Material provided:

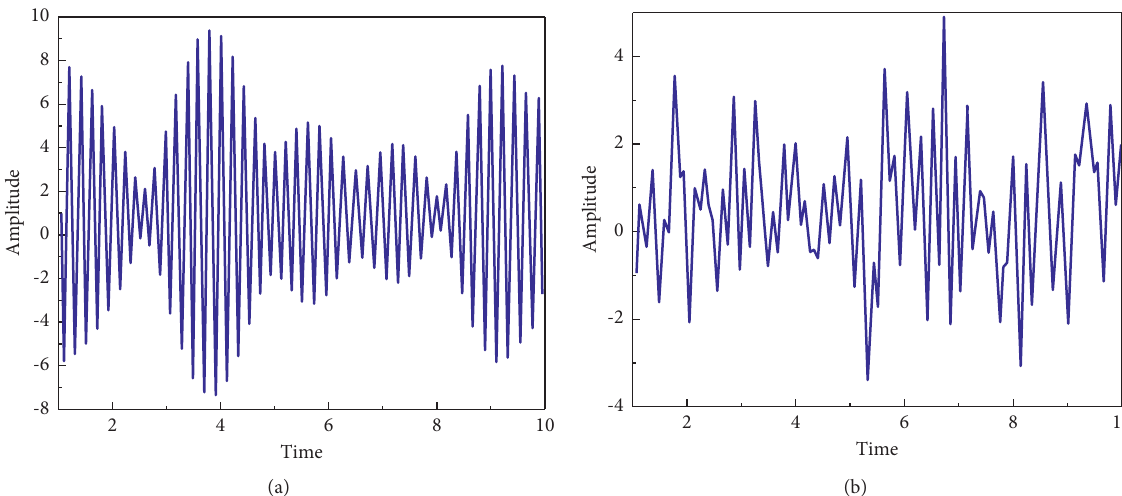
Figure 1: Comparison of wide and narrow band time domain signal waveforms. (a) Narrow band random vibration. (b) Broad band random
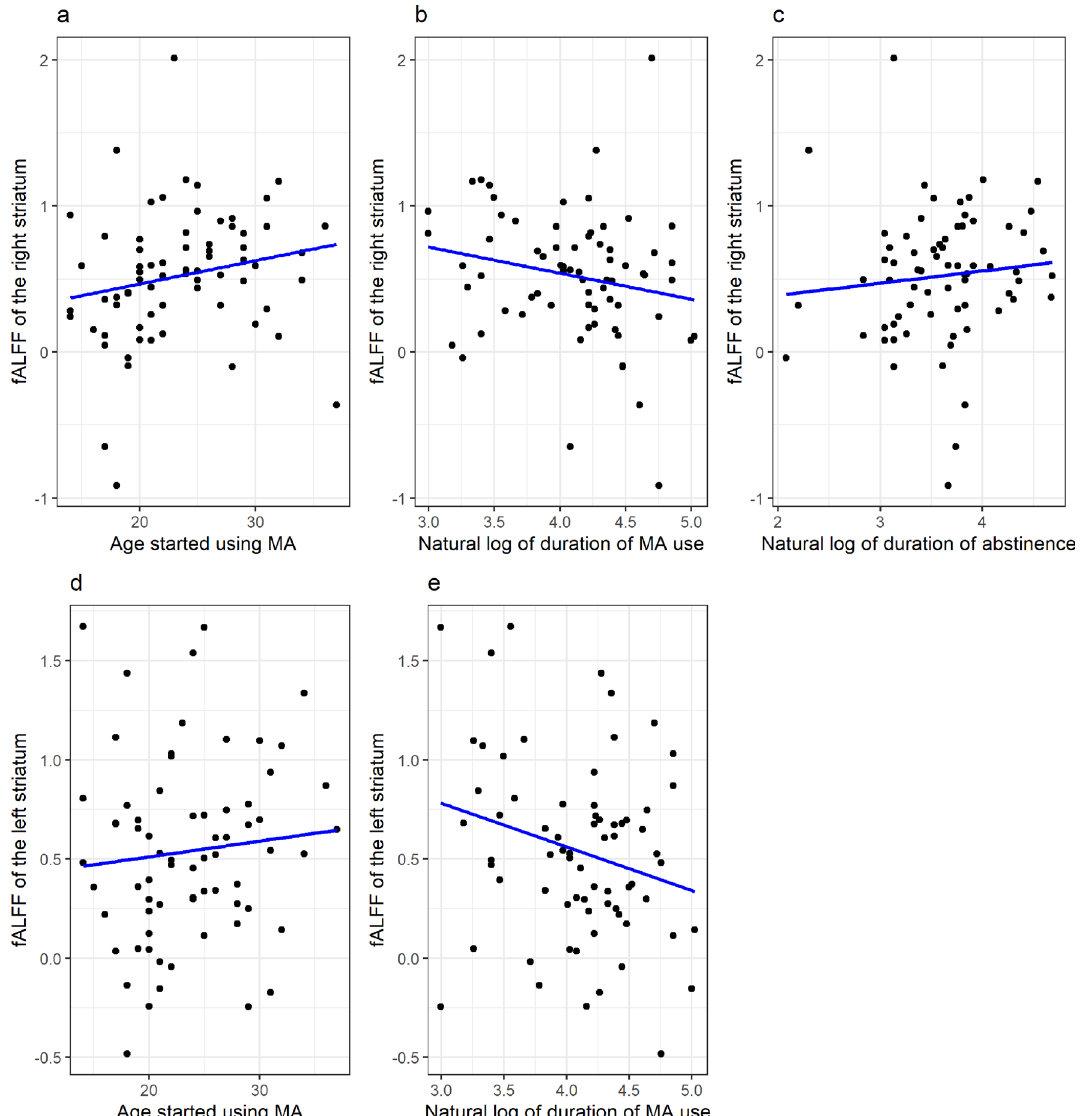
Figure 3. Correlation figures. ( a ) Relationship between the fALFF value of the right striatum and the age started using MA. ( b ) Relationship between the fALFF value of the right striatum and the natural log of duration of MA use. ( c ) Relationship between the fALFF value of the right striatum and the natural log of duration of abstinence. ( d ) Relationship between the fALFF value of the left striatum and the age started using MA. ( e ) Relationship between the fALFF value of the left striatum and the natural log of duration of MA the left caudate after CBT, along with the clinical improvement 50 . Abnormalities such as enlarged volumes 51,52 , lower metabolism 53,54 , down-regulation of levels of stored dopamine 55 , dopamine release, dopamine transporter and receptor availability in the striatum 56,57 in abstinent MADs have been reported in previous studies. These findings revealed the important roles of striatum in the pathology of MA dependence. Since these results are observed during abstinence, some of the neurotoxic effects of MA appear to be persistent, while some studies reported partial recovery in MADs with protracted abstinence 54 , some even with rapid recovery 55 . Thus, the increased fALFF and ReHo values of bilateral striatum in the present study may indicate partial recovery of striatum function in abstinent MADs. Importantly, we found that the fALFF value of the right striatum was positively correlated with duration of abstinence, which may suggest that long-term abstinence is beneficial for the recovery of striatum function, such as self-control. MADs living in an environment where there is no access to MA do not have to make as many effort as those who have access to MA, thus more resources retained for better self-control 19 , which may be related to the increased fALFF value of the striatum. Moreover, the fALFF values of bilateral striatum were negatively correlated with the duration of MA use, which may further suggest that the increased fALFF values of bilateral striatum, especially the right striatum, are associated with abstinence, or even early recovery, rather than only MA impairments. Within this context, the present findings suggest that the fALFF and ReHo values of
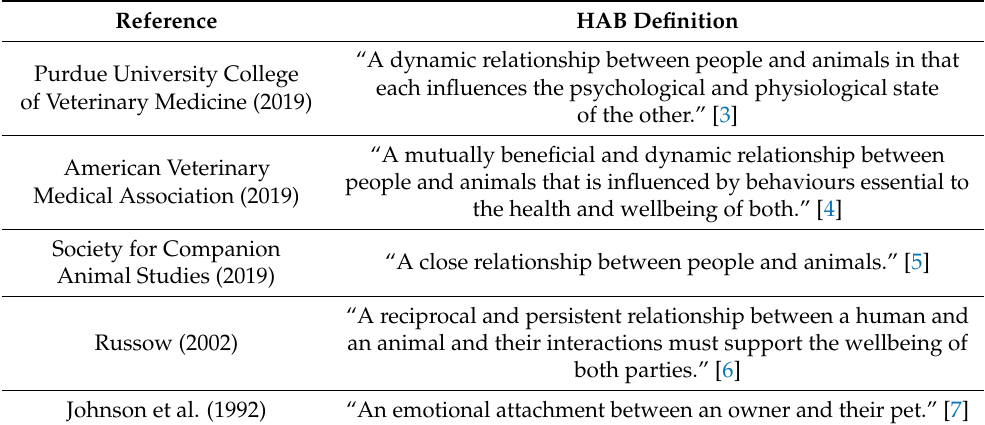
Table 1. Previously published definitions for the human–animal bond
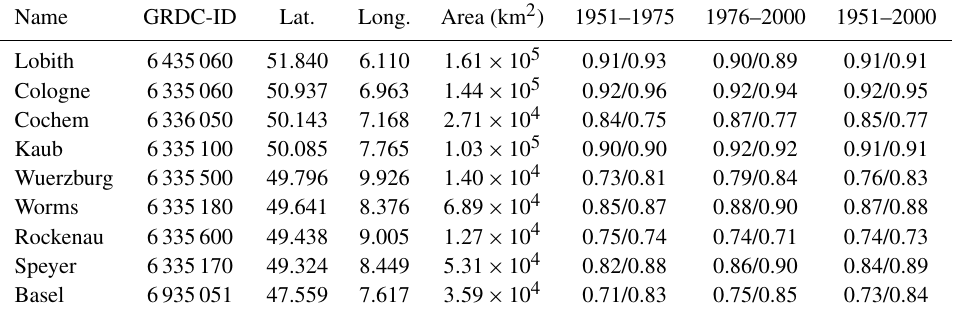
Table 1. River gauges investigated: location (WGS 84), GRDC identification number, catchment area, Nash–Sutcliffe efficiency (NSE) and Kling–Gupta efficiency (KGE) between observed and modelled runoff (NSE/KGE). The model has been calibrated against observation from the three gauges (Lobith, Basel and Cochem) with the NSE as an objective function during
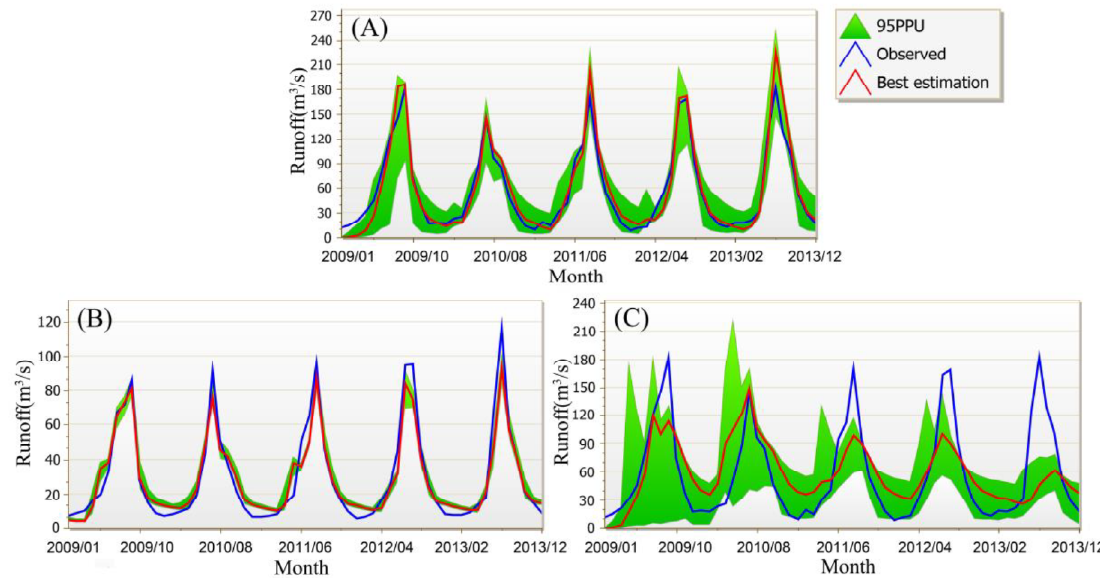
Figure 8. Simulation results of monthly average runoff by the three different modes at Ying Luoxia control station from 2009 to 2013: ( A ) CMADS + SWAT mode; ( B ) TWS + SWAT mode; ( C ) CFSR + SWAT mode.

What to do:
Report only how many lines in the entries above contain the string "Table".

Exercise result:
2